## Problem
Locate "towards sustainable and comprehensive" in the records below, then copy its line and every following line exactly, without the pictures.

## Extracted data

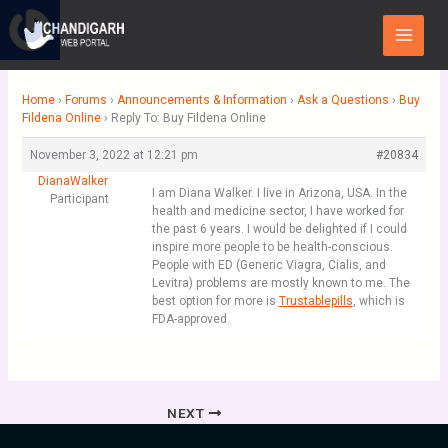
Skip
Main
to
Menu
content
Home
›
Forums
›
Announcements & Information
›
Ask a Questions
›
Buy
Fildena Online
›
Reply To: Buy Fildena Online
November 3, 2022 at 12:21 pm
#20834
DianaWalker
I am Diana Walker. I live in Arizona, USA. In the
Participant
health and medicine sector, I have worked for
the past 6 years. I would be delighted if I could
inspire more people to be health-conscious.
People with ED (Generic Viagra, Cialis, and
Levitra) problems are mostly known to me. The
best option for more is
Trustablepills
, which is
FDA-approved.
NEXT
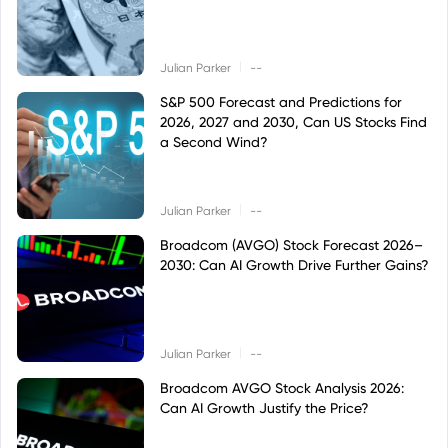
|
Julian Parker
--
S&P 500 Forecast and Predictions for
2026, 2027 and 2030, Can US Stocks Find
a Second Wind?
|
Julian Parker
--
Broadcom (AVGO) Stock Forecast 2026–
2030: Can AI Growth Drive Further Gains?
|
Julian Parker
--
Broadcom AVGO Stock Analysis 2026:
Can AI Growth Justify the Price?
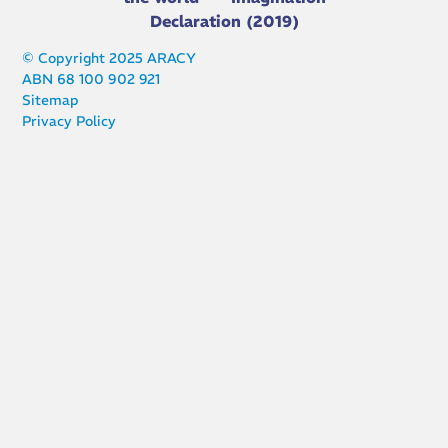
Declaration (2019)
© Copyright 2025 ARACY
ABN 68 100 902 921
Sitemap
Privacy Policy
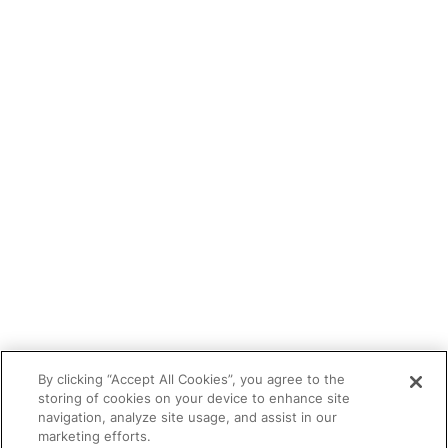
Blog
Tutor portal
Refer a tutor
Tutor With Us
Make an Enquiry
Contact
Safeguarding
CV Builder
Glossary
By clicking “Accept All Cookies”, you agree to the
storing of cookies on your device to enhance site
navigation, analyze site usage, and assist in our
marketing efforts.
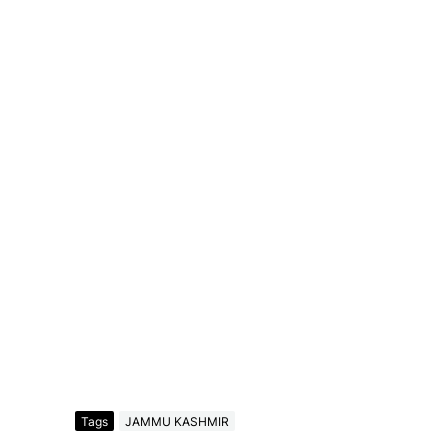
Tags
JAMMU KASHMIR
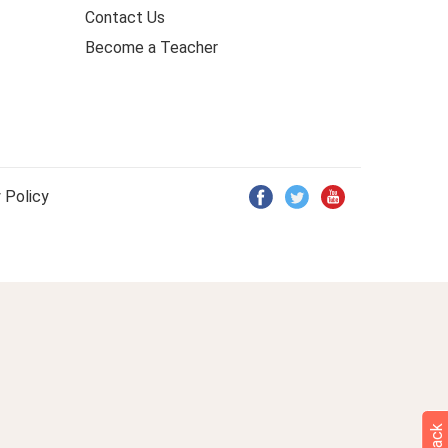
Contact Us
Become a Teacher
 Policy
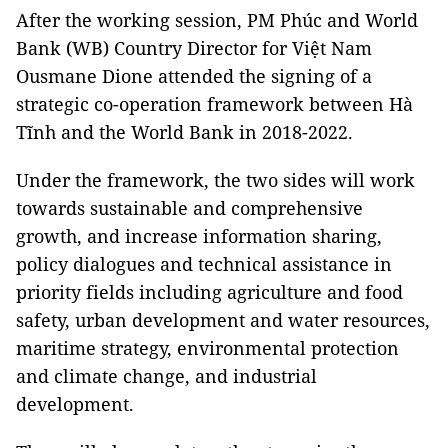
After the working session, PM Phúc and World
Bank (WB) Country Director for Việt Nam
Ousmane Dione attended the signing of a
strategic co-operation framework between Hà
Tĩnh and the World Bank in 2018-2022.
Under the framework, the two sides will work
towards sustainable and comprehensive
growth, and increase information sharing,
policy dialogues and technical assistance in
priority fields including agriculture and food
safety, urban development and water resources,
maritime strategy, environmental protection
and climate change, and industrial
development.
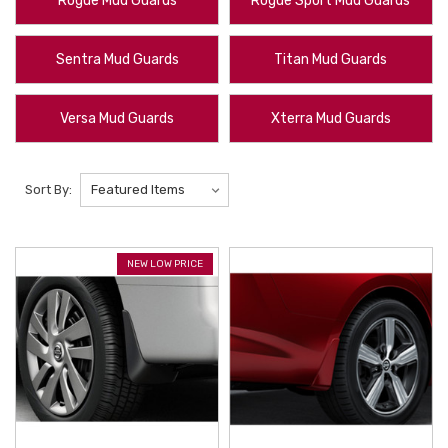
Rogue Mud Guards
Rogue Sport Mud Guards
exterior paint. Nissan Splash Guards are great to equip your vehicle
with as they help protect the exterior from kicked up dirt and gravel that
Sentra Mud Guards
Titan Mud Guards
occurs when driving. This debris we're talking about can create
scratches and paint chips, but the Nissan Mud Flaps do a great job at
deflecting it. Order a set of OEM Nissan Splash Guards today to keep
Versa Mud Guards
Xterra Mud Guards
your vehicle in top shape!
Sort By:
NEW LOW PRICE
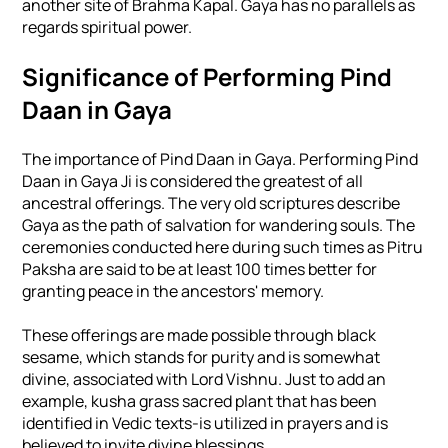
another site of Brahma Kapal. Gaya has no parallels as
regards spiritual power.
Significance of Performing Pind
Daan in Gaya
The importance of Pind Daan in Gaya. Performing Pind
Daan in Gaya Ji is considered the greatest of all
ancestral offerings. The very old scriptures describe
Gaya as the path of salvation for wandering souls. The
ceremonies conducted here during such times as Pitru
Paksha are said to be at least 100 times better for
granting peace in the ancestors' memory.
These offerings are made possible through black
sesame, which stands for purity and is somewhat
divine, associated with Lord Vishnu. Just to add an
example, kusha grass sacred plant that has been
identified in Vedic texts-is utilized in prayers and is
believed to invite divine blessings.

## Problem solution
towards sustainable and comprehensive
growth, and increase information sharing,
policy dialogues and technical assistance in
priority fields including agriculture and food
safety, urban development and water resources,
maritime strategy, environmental protection
and climate change, and industrial
development.
Rogue Mud Guards
Rogue Sport Mud Guards
exterior paint. Nissan Splash Guards are great to equip your vehicle
with as they help protect the exterior from kicked up dirt and gravel that
Sentra Mud Guards
Titan Mud Guards
occurs when driving. This debris we're talking about can create
scratches and paint chips, but the Nissan Mud Flaps do a great job at
deflecting it. Order a set of OEM Nissan Splash Guards today to keep
Versa Mud Guards
Xterra Mud Guards
your vehicle in top shape!
Sort By:
NEW LOW PRICE
another site of Brahma Kapal. Gaya has no parallels as
regards spiritual power.
Significance of Performing Pind
Daan in Gaya
The importance of Pind Daan in Gaya. Performing Pind
Daan in Gaya Ji is considered the greatest of all
ancestral offerings. The very old scriptures describe
Gaya as the path of salvation for wandering souls. The
ceremonies conducted here during such times as Pitru
Paksha are said to be at least 100 times better for
granting peace in the ancestors' memory.
These offerings are made possible through black
sesame, which stands for purity and is somewhat
divine, associated with Lord Vishnu. Just to add an
example, kusha grass sacred plant that has been
identified in Vedic texts-is utilized in prayers and is
believed to invite divine blessings.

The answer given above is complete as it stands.